═══ Document text ═══

# I'm so p'd off!!!!



## RoRy13 (25/2/16)

Well yesterday the griffin and mod fell off the table, mod is fine and so was the griffin except for a gap forming on one side, between the juice control ring and base. 

It was still vaping as normal, but my OCD got the best of me, so last night I decide to fix it, so I remove the deck, put it on the ground and gently tap it with a pair of pliers, the gaps gone, great.

I removed the screws initially and now when trying to put them back on the posts, only the bottom screws go in perfectly, the holes at the top of the posts are now deformed ever so slightly and makes the screws impossible to go in. I've tried everything, even stripped one of the screws trying to force it in and hoping it sort of re-threads. 

To make matters worse, I tried screwing the base onto the mod, and noticed the 510 at the bottom was also deformed a bit and now that doesn't screw on either.

I know I probably should have thought it through before I decided to fix the gap and should have anticipated this could happen, hindsight and all, but I never would have imagined how soft the metal is, I mean literally light taps and now completely damaged. 

It was only a week old, never had the time to really get to experience its full potential, oh well...

Reactions: Can relate 4


----------



## Stosta (25/2/16)

RoRy13 said:


> Well yesterday the griffin and mod fell off the table, mod is fine and so was the griffin except for a gap forming on one side, between the juice control ring and base.
> 
> It was still vaping as normal, but my OCD got the best of me, so last night I decide to fix it, so I remove the deck, put it on the ground and gently tap it with a pair of pliers, the gaps gone, great.
> 
> ...


Oh man... That is heart-breaking buddy! I'm sorry to hear this


----------



## RoRy13 (25/2/16)

Stosta said:


> Oh man... That is heart-breaking buddy! I'm sorry to hear this



I know, Its so frustrating.


----------



## CloudmanJHB (25/2/16)

Erg...

Sh** bud , thats awful! I can relate my OCD can be my worst enemy


----------



## NewOobY (25/2/16)

eish buddy, that is one helluva sad story - I would not be happy with myself if I broke my Griff. So what you gonna buy to replace it - let me be the fuel to that CUD bug on your shoulder .


----------



## Nightwalker (25/2/16)

═══ Rows ═══

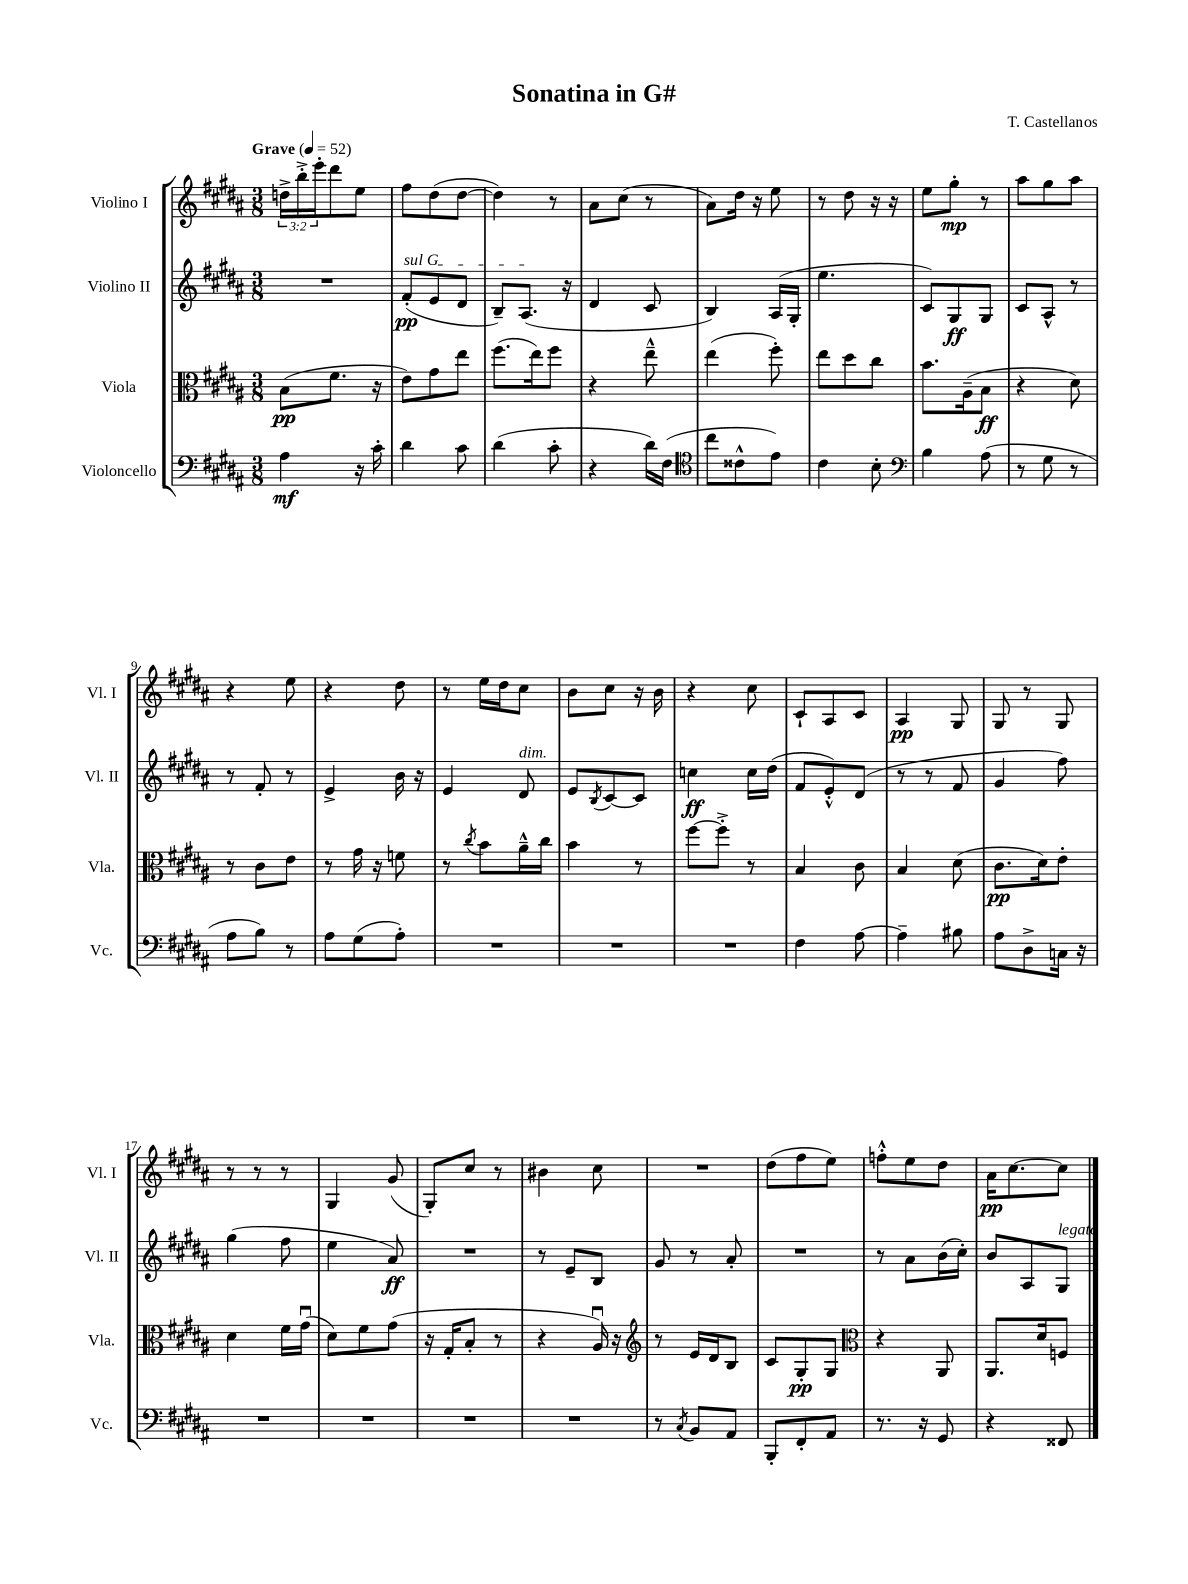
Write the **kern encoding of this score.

**kern	**dynam	**kern	**dynam	**kern	**dynam	**kern	**dynam
*part4	*part4	*part3	*part3	*part2	*part2	*part1	*part1
*staff4	*staff4	*staff3	*staff3	*staff2	*staff2	*staff1	*staff1
*I"Violoncello	*	*I"Viola	*	*I"Violino II	*	*I"Violino I	*
*I'Vc.	*	*I'Vla.	*	*I'Vl. II	*	*I'Vl. I	*
*clefF4	*	*clefC3	*	*clefG2	*	*clefG2	*
*k[f#c#g#d#a#]	*	*k[f#c#g#d#a#]	*	*k[f#c#g#d#a#]	*	*k[f#c#g#d#a#]	*
*M3/8	*	*M3/8	*	*M3/8	*	*M3/8	*
*MM52	*	*MM52	*	*MM52	*	*MM52	*
=1	=1	=1	=1	=1	=1	=1	=1
!	!	!	!	!	!	!LO:TX:a:B:t=Grave	!
4A#\	mf	(8B\L	pp	4.r	.	24ddn^\LL	.
.	.	.	.	.	.	24bb'^\	.
.	.	.	.	.	.	24eee'\J	.
.	.	8.f#\J	.	.	.	8ddd#\	.
16r	.	.	.	.	.	8ee\J	.
16c#'\	.	16r	.	.	.	.	.
=2	=2	=2	=2	=2	=2	=2	=2
!	!	!	!	!LO:TX:a:i:t=sul G	!	!	!
4d#\	.	8e\L)	.	(8f#'/L	pp	8ff#\L	.
.	.	8g#\	.	8e/	.	(8dd#\	.
8c#\	.	8ee\J	.	8d#/J	.	[8dd#\J	.
=3	=3	=3	=3	=3	=3	=3	=3
(4d#\	.	(8.ff#\L	.	8B~/L)	.	4dd#\])	.
.	.	.	.	(8.A#/J	.	.	.
.	.	16ee\k)	.	.	.	.	.
8c#'\	.	8ff#\J	.	.	.	8r	.
.	.	.	.	16r	.	.	.
=4	=4	=4	=4	=4	=4	=4	=4
4r	.	4r	.	4d#/	.	8a#\L	.
.	.	.	.	.	.	(8cc#\J	.
16d#\LL)	.	8ee~^^\	.	8c#/	.	8r	.
(16F#\JJ	.	.	.	.	.	.	.
=5	=5	=5	=5	=5	=5	=5	=5
*clefC4	*	*	*	*	*	*	*
8cc#\L	.	(4ee\	.	4B/)	.	8a#\L)	.
8c##X^^\	.	.	.	.	.	16dd#\Jk	.
.	.	.	.	.	.	16r	.
8e\J)	.	8ff#'\)	.	(16A#/LL	.	8ee\	.
.	.	.	.	16G#'/JJ	.	.	.
=6	=6	=6	=6	=6	=6	=6	=6
4c#\	.	8ee\L	.	4.ee\	.	8r	.
.	.	8dd#\	.	.	.	8dd#\	.
8B'\	.	8cc#\J	.	.	.	16r	.
.	.	.	.	.	.	16r	.
=7	=7	=7	=7	=7	=7	=7	=7
*clefF4	*	*	*	*	*	*	*
4B\	.	8.b\L	.	8c#/L)	.	8ee\L	.
.	.	.	.	8G#/	ff	8gg#'\J	mp
.	.	(16A#~\k	.	.	.	.	.
(8A#\	.	8B\J	ff	8G#/J	.	8r	.
=8	=8	=8	=8	=8	=8	=8	=8
8r	.	4r	.	8c#/L	.	8aa#\L	.
8G#\	.	.	.	8A#^^/J	.	8gg#\	.
8r	.	8d#\)	.	8r	.	8aa#\J	.
!!LO:LB:g=z
=9	=9	=9	=9	=9	=9	=9	=9
8A#\L	.	8r	.	8r	.	4r	.
8B\J)	.	8c#\L	.	8f#'/	.	.	.
8r	.	8e\J	.	8r	.	8ee\	.
=10	=10	=10	=10	=10	=10	=10	=10
8A#\L	.	8r	.	4e^/	.	4r	.
(8G#\	.	16g#\	.	.	.	.	.
.	.	16r	.	.	.	.	.
8A#'\J)	.	8fn\	.	16b\	.	8dd#\	.
.	.	.	.	16r	.	.	.
=11	=11	=11	=11	=11	=11	=11	=11
4.r	.	8r	.	4e/	.	8r	.
.	.	8qcc#/	.	.	.	.	.
.	.	8b\L	.	.	.	16ee\LL	.
.	.	.	.	.	.	16dd#\J	.
!	!	!	!	!LO:TX:a:i:t=dim.	!	!	!
.	.	16a#~^^\L	.	8d#/	.	8cc#\J	.
.	.	16cc#\JJ	.	.	.	.	.
=12	=12	=12	=12	=12	=12	=12	=12
4.r	.	4b\	.	8e/L	.	8b\L	.
.	.	.	.	8qB/	.	.	.
.	.	.	.	[8c#/	.	8cc#\J	.
.	.	8r	.	8c#/J]	.	16r	.
.	.	.	.	.	.	16b\	.
=13	=13	=13	=13	=13	=13	=13	=13
4.r	.	[8ff#\L	.	4ccn\	ff	4r	.
.	.	8ff#'^\J]	.	.	.	.	.
.	.	8r	.	16cc\LL	.	8cc#\	.
.	.	.	.	(16dd#\JJ	.	.	.
=14	=14	=14	=14	=14	=14	=14	=14
4F#\	.	4B/	.	8f#/L	.	8c#`/L	.
.	.	.	.	8e'^^/)	.	8A#/	.
[8A#\	.	8c#\	.	(8d#/J	.	8c#/J	.
=15	=15	=15	=15	=15	=15	=15	=15
4A#~\]	.	4B/	.	8r	.	4A#/	pp
.	.	.	.	8r	.	.	.
8B#X\	.	(8d#\	.	8f#/	.	8G#/	.
=16	=16	=16	=16	=16	=16	=16	=16
8A#\L	.	8.c#\L	pp	4g#/	.	8G#/	.
8D#^\	.	.	.	.	.	8r	.
.	.	16d#\k)	.	.	.	.	.
16Cn\Jk	.	8e'\J	.	8ff#\)	.	8G#/	.
16r	.	.	.	.	.	.	.
!!LO:LB:g=z
=17	=17	=17	=17	=17	=17	=17	=17
4.r	.	4d#\	.	(4gg#\	.	8r	.
.	.	.	.	.	.	8r	.
.	.	16f#\LL	.	8ff#\	.	8r	.
.	.	(16g#u\JJ	.	.	.	.	.
=18	=18	=18	=18	=18	=18	=18	=18
4.r	.	8d#\L)	.	4ee\	.	4G#/	.
.	.	8f#\	.	.	.	.	.
.	.	(8g#\J	.	8a#/)	ff	(8g#/	.
=19	=19	=19	=19	=19	=19	=19	=19
4.r	.	16r	.	4.r	.	8G#'/L)	.
.	.	16G#'/KL	.	.	.	.	.
.	.	8B'/J	.	.	.	8cc#/J	.
.	.	8r	.	.	.	8r	.
=20	=20	=20	=20	=20	=20	=20	=20
4.r	.	4r	.	8r	.	4b#X\	.
.	.	.	.	8e~/L	.	.	.
.	.	16A#u/)	.	8B/J	.	8cc#\	.
.	.	16r	.	.	.	.	.
=21	=21	=21	=21	=21	=21	=21	=21
*	*	*clefG2	*	*	*	*	*
8r	.	8r	.	8g#/	.	4.r	.
8qC#/	.	.	.	.	.	.	.
8BB/L	.	16e/LL	.	8r	.	.	.
.	.	16d#/J	.	.	.	.	.
8AA#/J	.	8B/J	.	8a#'/	.	.	.
=22	=22	=22	=22	=22	=22	=22	=22
8BBB'/L	.	8c#/L	.	4.r	.	(8dd#\L	.
8FF#'/	.	8G#'/	pp	.	.	8ff#\	.
8AA#/J	.	8G#/J	.	.	.	8ee\J)	.
=23	=23	=23	=23	=23	=23	=23	=23
*	*	*clefC3	*	*	*	*	*
8.r	.	4r	.	8r	.	8ffn'^^\L	.
.	.	.	.	8a#\L	.	8ee\	.
16r	.	.	.	.	.	.	.
8GG#/	.	8AA#/	.	(16b\L	.	8dd#\J	.
.	.	.	.	16cc#'\JJ)	.	.	.
=24	=24	=24	=24	=24	=24	=24	=24
4r	.	8.AA#/L	.	8b/L	.	16a#\KL	pp
.	.	.	.	.	.	[8.cc#\	.
.	.	.	.	8A#/	.	.	.
.	.	16d#/k	.	.	.	.	.
!	!	!	!	!LO:TX:a:i:t=legato	!	!	!
8FF##X/	.	8Fn/J	.	8G#/J	.	8cc#\J]	.
==	==	==	==	==	==	==	==
*-	*-	*-	*-	*-	*-	*-	*-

═══

#### Work to complete
1: List every distinct username that appears as a post heading in the forum thread.
2: In the forum thread, what did RoRy13 tap the deck with to close the gap?

#### Final results
1: RoRy13, Stosta, CloudmanJHB, NewOobY, Nightwalker

2: A pair of pliers.